A NEW ERA ARRIVES WITH THE “DIXIE QUEEN”

The Dixie Queen, 1856.

Everyone knew it was a momentous occasion, but no one could guess that this one event would forever change the landscape of their small Sassagoula settlement.

It was the summer of ’55 — a sunny Thursday in July — when word spread like crabgrass through Magnolia Bend, Alligator Bayou, Ol’ Man Island and the surrounding backwoods. Today was the day the Dixie Queen would arrive, and no one — not a trapper nor a millhand — was about to miss the celebration. Unfortunately, as the crowd swelled along the banks of the river, not a single one of them considered the fact that the river itself had not swelled in quite some time. In fact, many weeks without rainfall had dropped the mighty river’s level to an all-time low, and when the Sassagoula Steamboat Company’s pride and joy approached the landing, the magnificent vessel landed a lot more abruptly than her designers had ever intended.

She was aground on the landing, and destined to remain in that state for days on end.

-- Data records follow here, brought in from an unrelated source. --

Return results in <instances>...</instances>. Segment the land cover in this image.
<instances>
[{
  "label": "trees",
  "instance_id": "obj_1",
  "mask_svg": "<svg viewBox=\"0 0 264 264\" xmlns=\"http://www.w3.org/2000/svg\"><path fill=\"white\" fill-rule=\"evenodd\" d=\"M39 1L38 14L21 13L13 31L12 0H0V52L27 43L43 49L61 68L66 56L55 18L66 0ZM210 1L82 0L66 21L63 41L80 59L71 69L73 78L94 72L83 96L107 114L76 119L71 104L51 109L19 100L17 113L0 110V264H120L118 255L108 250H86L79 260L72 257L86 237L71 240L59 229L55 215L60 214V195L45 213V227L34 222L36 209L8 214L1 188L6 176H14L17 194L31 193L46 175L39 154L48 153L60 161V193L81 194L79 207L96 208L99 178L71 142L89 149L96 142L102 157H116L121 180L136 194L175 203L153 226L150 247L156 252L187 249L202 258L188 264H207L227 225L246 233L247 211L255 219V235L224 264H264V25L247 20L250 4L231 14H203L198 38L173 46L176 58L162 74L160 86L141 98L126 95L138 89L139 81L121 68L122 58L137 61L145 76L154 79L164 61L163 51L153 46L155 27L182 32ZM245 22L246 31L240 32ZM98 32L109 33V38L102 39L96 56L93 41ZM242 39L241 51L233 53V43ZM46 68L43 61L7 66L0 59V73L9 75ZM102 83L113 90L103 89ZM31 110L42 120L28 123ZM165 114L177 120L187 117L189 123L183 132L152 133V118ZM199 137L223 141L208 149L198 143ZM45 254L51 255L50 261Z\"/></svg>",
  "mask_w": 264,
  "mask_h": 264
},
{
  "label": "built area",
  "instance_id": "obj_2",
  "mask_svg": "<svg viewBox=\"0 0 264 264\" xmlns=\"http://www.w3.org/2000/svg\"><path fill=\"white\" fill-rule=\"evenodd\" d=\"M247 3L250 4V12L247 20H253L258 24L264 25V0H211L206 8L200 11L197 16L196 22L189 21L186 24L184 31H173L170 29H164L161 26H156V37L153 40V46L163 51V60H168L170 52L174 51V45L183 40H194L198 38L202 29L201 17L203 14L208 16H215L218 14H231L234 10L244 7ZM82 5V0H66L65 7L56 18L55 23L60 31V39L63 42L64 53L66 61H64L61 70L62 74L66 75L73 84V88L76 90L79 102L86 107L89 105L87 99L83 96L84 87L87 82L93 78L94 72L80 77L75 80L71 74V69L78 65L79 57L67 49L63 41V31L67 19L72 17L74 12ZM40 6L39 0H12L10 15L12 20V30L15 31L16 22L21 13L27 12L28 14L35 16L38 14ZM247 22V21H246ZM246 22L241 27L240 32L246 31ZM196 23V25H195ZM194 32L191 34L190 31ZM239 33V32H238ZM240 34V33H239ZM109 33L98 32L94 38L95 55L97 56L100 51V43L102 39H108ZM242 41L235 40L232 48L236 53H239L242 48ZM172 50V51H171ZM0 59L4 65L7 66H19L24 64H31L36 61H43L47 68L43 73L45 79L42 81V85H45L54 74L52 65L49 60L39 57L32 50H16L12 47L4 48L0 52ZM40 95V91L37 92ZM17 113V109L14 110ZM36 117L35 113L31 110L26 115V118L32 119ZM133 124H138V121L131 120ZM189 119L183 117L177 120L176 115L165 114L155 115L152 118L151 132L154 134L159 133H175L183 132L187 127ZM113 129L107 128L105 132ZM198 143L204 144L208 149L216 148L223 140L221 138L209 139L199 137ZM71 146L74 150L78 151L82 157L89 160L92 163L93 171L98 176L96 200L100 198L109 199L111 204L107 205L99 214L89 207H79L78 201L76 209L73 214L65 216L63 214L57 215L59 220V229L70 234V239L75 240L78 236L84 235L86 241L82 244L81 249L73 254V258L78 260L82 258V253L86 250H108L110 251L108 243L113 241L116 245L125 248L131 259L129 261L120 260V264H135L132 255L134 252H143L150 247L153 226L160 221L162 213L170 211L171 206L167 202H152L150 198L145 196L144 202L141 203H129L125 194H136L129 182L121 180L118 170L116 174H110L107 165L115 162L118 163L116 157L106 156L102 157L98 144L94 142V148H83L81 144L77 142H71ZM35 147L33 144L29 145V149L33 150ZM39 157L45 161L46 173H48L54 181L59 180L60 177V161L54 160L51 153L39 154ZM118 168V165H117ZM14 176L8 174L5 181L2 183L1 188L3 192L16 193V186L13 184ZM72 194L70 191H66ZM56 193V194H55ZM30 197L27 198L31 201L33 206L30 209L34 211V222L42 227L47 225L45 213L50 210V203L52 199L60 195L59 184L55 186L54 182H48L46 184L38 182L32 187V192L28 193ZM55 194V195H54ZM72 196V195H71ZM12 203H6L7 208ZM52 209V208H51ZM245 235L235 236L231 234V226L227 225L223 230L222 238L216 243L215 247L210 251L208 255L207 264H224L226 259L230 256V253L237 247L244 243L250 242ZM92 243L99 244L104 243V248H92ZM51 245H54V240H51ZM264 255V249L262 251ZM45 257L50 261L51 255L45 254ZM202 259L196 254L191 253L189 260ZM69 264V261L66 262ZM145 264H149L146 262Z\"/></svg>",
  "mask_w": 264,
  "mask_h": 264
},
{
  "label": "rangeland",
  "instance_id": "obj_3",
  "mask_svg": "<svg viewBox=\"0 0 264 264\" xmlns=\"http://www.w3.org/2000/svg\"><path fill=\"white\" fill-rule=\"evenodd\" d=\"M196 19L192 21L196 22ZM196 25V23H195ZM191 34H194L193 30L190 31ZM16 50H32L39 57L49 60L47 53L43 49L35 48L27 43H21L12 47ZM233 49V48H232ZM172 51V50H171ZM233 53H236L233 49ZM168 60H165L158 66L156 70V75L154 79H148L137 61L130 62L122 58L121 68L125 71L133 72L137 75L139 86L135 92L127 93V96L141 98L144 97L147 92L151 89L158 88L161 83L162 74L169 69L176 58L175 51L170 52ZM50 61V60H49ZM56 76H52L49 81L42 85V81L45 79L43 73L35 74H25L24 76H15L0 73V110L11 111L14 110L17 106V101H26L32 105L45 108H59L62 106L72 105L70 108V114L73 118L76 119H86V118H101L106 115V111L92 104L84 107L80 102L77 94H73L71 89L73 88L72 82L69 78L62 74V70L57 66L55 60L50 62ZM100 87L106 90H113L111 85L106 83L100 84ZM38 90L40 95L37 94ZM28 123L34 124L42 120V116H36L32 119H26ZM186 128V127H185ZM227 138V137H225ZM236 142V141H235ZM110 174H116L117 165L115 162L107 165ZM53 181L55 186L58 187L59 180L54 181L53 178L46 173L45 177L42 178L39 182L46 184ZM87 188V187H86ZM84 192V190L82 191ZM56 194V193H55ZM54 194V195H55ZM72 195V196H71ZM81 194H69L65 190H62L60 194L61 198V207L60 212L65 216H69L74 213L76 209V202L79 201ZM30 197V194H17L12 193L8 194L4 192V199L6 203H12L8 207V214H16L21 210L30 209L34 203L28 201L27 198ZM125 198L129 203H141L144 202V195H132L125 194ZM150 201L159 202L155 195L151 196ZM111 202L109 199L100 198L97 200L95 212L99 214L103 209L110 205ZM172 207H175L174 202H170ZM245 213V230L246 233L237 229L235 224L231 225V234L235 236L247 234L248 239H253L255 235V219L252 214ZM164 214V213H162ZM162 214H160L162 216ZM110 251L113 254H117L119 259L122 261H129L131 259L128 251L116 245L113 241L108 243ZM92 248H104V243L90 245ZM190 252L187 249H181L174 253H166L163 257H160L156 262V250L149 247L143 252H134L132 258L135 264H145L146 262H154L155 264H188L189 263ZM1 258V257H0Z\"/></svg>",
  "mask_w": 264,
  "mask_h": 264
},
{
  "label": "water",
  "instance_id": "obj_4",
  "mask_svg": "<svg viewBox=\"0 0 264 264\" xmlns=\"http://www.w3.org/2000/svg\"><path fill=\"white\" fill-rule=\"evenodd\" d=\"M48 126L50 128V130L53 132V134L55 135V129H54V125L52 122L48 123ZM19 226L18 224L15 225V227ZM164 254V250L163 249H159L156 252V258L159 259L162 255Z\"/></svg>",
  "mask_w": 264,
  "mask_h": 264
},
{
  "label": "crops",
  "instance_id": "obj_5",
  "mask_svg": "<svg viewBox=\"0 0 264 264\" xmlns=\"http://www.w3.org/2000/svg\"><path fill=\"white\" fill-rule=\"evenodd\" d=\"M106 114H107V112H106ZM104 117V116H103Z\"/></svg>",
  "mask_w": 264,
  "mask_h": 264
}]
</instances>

Early in August, at great expense to Buford’s young company, a tug steamed in from Port Orleans to drag the Queen off the landing to a more appropriate and functional berth at river’s edge. Already, though, the story of the steamboat’s dramatic debut had made its way well past the confines of the community. As the story grew, so did the area’s notoriety and, in a sense by popular demand, Magnolia Bend, Alligator Bayou and Ol’ Man Island collectively became known as Dixie Landings.

As for the Dixie Queen, she served honorably and well, traveling up and down the Sassagoula (her pilot always keenly alert to lower than usual water levels, of course!) for ten glorious years. The career of the Dixie Queen would no doubt have continued much longer, but she had, it seems, one more date with fate. In one of the worst storms ever recorded along the Sassagoula, the incomparable Queen was struck by lightning. In a spectacular blast of sparks and smoke, half the beautiful boat was ashes in minutes.

Her days of service were not entirely over even then, though. The remaining half-Queen was pulled from the water and later purchased by one Monsieur Henri Le Marin who recycled her timbers to build a home for his relocated company, the now-famous Boatwright Shop.